The serial number (1), (2), ..., (20) represents the order in which the program runs in our work.
- (1) TCGA_pro_clin_DE.R -- First process the data to get the data of all samples. Then select 112 Tumor + 112 Normal samples to get DEGs.
- (2) TCGA_pro_clin_norm.R -- First process the data to get the data of all samples 1080. Then follow 152 dead + 928 alive to get DEGs.
- (3) biomarker_scRNA_mamaprint_KEGG_GO.R -- First integrate prior information (Biomarker 128, scRNA 10, Mamaprint 70, KEGG 147, GO terms). Then combine with RegNatwork to obtain genes with connected structures in the network.
- (4) TCGA_pro_clin_cox_1828_rep20_ridge.R -- Feature selection results of 7 methods, and finally union, 72.
- (5) network_match.R -- Observe the network structure of the union gene.
- (6) net_cor_mi.R -- Enter net_in_inter_genes, integrate cor, increase MI. Then add 15 genes to form a network with 72 genes.
- (7) gene_id_pvalue.R -- Use the P-value of DEG_res_order_TN.csv, two genes are NA.
- (8) feature_select_use.R -- Use the data TCGA_BRCA_clin_1142_1080_scale.txt to extract 72 feature genes of all samples.
- (9) Univariate_cox_for_72.R -- Perform single-factor and multi-factor Cox regression for 72 features, save univariate_cox.csv. According to the multi-factor Cox, obtain the gene and coef of Risk Score.
- (10) TCGA_pro_clin_nomogram.R -- Used to count the clinical information of TCGA, that is, Table 1.
- (11) feature_select_TCGA.R -- Extract coefficients of 3 genes from TCGA_pro_outcome_TN_log.txt, compare between normal and tumor, get box plot.

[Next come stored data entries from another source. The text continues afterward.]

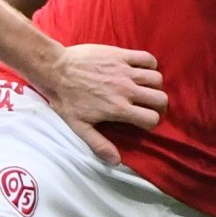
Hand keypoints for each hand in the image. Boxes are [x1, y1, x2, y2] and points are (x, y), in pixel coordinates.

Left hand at [43, 45, 165, 161]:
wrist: (55, 70)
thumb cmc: (65, 99)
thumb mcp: (79, 127)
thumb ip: (99, 144)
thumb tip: (116, 161)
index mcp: (118, 108)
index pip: (151, 119)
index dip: (150, 122)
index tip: (142, 120)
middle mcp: (125, 90)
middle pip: (160, 98)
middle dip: (157, 105)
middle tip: (147, 105)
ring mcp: (124, 71)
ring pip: (157, 78)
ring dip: (153, 85)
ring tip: (143, 87)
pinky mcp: (120, 55)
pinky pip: (147, 58)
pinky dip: (149, 64)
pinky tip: (141, 69)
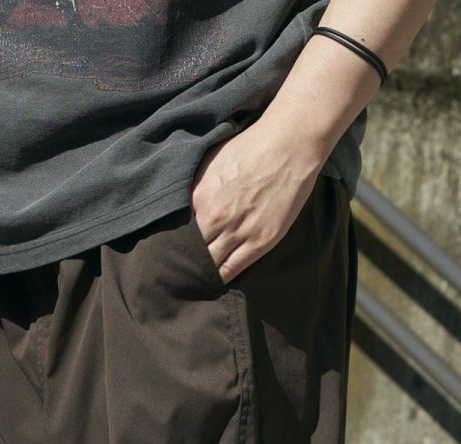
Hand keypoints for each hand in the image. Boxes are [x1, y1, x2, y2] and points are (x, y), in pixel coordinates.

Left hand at [188, 117, 322, 282]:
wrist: (288, 145)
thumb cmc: (251, 147)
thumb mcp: (211, 161)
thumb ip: (195, 188)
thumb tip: (183, 208)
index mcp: (199, 197)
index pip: (176, 232)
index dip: (174, 243)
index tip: (171, 251)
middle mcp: (215, 218)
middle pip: (190, 253)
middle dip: (185, 261)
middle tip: (178, 272)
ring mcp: (237, 232)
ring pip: (209, 265)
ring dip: (201, 273)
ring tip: (194, 280)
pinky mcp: (259, 242)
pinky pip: (231, 270)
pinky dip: (220, 278)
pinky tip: (214, 282)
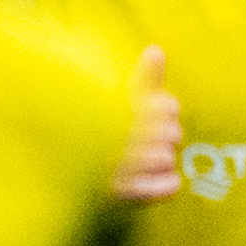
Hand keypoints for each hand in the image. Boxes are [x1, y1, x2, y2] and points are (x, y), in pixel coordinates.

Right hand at [115, 46, 179, 204]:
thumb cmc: (105, 135)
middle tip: (153, 142)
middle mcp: (110, 137)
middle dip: (167, 137)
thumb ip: (143, 80)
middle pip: (171, 133)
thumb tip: (155, 49)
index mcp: (113, 110)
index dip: (166, 111)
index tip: (153, 114)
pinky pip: (167, 186)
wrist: (74, 183)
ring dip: (163, 161)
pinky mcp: (119, 196)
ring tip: (148, 161)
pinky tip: (157, 180)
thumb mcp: (121, 102)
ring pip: (167, 158)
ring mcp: (113, 168)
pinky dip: (166, 185)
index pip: (165, 106)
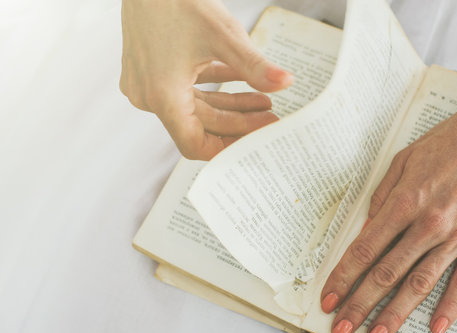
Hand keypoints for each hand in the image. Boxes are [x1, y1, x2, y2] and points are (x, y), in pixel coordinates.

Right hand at [120, 0, 292, 159]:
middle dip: (239, 121)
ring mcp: (147, 83)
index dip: (226, 148)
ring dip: (230, 104)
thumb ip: (255, 66)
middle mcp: (149, 95)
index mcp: (162, 95)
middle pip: (201, 124)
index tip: (254, 142)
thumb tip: (284, 82)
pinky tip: (241, 79)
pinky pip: (187, 88)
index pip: (194, 144)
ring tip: (264, 100)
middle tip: (270, 116)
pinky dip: (214, 86)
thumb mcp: (223, 36)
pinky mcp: (150, 70)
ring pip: (196, 106)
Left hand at [320, 33, 456, 332]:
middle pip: (387, 273)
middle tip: (342, 328)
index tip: (329, 298)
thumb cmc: (447, 143)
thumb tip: (366, 231)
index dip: (343, 278)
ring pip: (420, 284)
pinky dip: (450, 307)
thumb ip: (381, 199)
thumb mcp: (402, 161)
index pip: (364, 250)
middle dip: (360, 305)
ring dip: (396, 313)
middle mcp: (429, 223)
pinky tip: (435, 327)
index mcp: (404, 202)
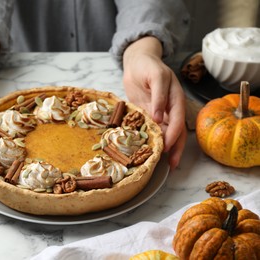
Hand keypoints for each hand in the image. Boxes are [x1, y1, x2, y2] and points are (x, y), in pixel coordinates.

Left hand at [122, 37, 186, 169]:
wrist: (137, 63)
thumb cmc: (149, 66)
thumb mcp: (156, 76)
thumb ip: (159, 96)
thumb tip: (159, 118)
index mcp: (175, 100)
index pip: (177, 121)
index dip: (173, 136)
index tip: (166, 148)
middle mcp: (169, 110)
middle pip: (175, 132)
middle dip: (174, 149)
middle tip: (171, 166)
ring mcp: (159, 114)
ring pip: (165, 134)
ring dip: (164, 149)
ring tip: (161, 165)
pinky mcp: (147, 116)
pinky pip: (151, 130)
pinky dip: (151, 141)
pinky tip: (147, 152)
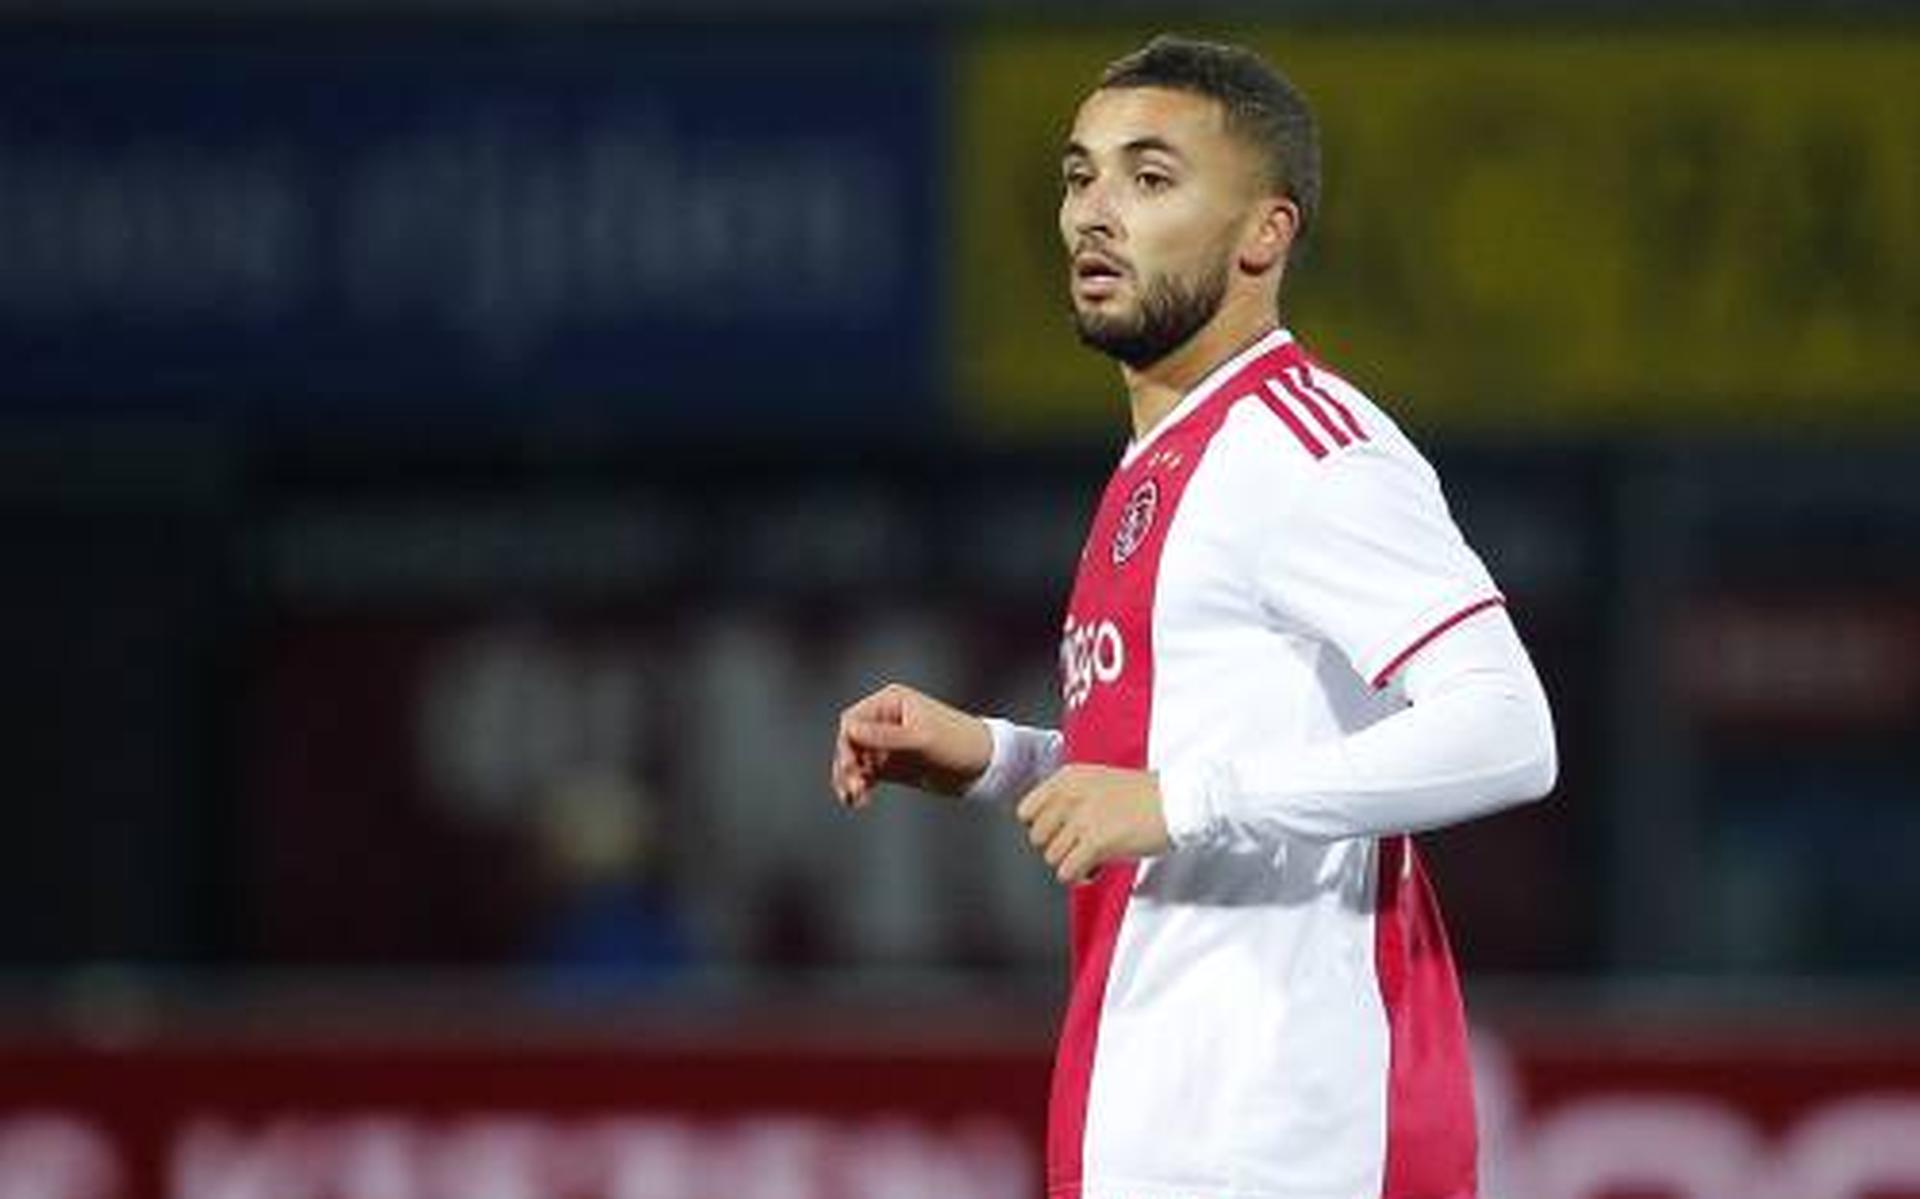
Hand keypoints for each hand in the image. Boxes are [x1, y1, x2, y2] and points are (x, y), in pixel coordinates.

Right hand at [831, 683, 993, 808]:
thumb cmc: (960, 743)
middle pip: (850, 742)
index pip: (853, 720)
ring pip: (856, 760)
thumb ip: (885, 736)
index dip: (846, 745)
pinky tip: (859, 801)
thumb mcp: (921, 740)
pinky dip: (861, 786)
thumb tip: (850, 730)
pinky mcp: (894, 763)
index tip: (850, 768)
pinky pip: (867, 774)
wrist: (985, 765)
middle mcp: (886, 719)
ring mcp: (888, 742)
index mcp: (892, 702)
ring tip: (854, 800)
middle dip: (847, 766)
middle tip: (851, 789)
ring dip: (850, 779)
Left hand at [1015, 764, 1169, 884]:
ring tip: (1093, 856)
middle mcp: (1070, 795)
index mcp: (1069, 777)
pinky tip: (1096, 868)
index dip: (1042, 827)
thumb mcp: (1099, 782)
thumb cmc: (1145, 795)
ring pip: (1051, 857)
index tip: (1060, 832)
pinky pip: (1067, 872)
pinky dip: (1080, 876)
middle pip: (1037, 838)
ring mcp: (1083, 818)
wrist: (1178, 802)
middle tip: (1080, 847)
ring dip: (1071, 862)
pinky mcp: (1096, 843)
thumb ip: (1070, 797)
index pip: (1026, 811)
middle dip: (1058, 846)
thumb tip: (1047, 827)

- (12) feature_select_NEW.R -- Extract univariate_cox_coef.csv data from Independent_data and save it in Data_GEO.
- (13) feature_survival_external_index_NEW.R -- Extract data from Data_GEO and save it to Xtile.

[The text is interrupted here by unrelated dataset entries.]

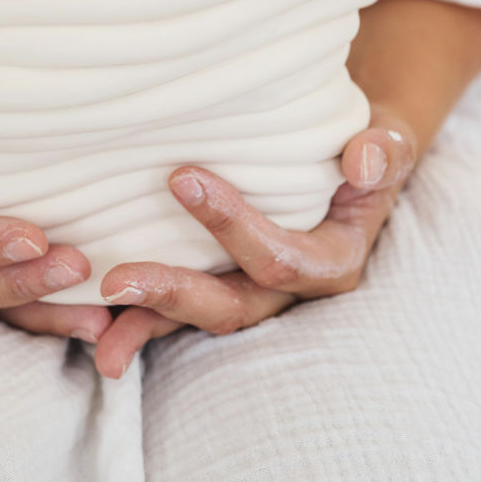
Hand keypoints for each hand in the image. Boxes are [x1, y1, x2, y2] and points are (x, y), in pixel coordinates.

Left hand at [91, 107, 416, 378]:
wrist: (349, 159)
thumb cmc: (363, 146)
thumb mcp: (388, 140)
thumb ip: (384, 151)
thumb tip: (363, 162)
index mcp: (330, 261)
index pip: (280, 259)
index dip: (233, 227)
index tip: (183, 178)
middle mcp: (287, 289)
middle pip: (230, 306)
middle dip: (173, 294)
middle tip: (116, 278)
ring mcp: (249, 292)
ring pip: (196, 318)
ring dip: (145, 326)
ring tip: (97, 341)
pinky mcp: (217, 283)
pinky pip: (175, 310)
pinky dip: (136, 320)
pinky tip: (92, 327)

- (14) xtile.R -- Used to get the KM curve based on the threshold obtained by XTile.
- (15) xtile_TCGA.R -- Extract data from TCGA, save it in TCGA_OS_3gene.txt (clinical information + PRS), use the midpoint as cut-off, draw KM curve.
- (16) feature_select_TCGA_NEW.R -- Get expression value of 3 genes, TCGA GSE_TCGA_3_ori.txt. Then get prs_TCGA_for_hiplot.txt, use hiplot to draw.

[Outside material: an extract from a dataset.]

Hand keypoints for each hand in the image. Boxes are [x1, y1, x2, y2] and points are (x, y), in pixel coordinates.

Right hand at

- (17) timeROC_NEW.R -- Use prs_TCGA_for_hiplot.txt to draw ROC curves for 1, 3, and 5 years on TCGA, optimize coordinate axis and legend.
- (18) cluster.R -- Enrichment result of 72 genes, threshold=0.05, cluster_GO_NEW.csv is obtained.
- (19) Box_sim.R -- Combine results of cluster.R, perform correlation analysis with 23 breast cancer specific GO terms. Select 23 of the top 50 go terms with high correlation and draw a box plot. Get high correlation 6 go terms, return to cluster.R to draw the function.
- (20) GSE42568_expr_box.R -- Process gene expression data, without scale, labeling (text, not 0/1).
This program package is supported by the copyright owners and coders "as is" and without warranty of any kind, express or implied, including, but not limited to, the implied warranties of merchantability and fitness for a particular purpose. In no event shall the copyright owner or contributor be liable for any direct, indirect, incidental, special, exemplary, or consequential damages (including, without limitation, procurement of substitute goods or services; loss of use, data, or profits; or business interruption), regardless of the theory of liability, whether in contract, strict liability or tort (including negligence or otherwise) for any use of the software, even if advised of the possibility of such damages.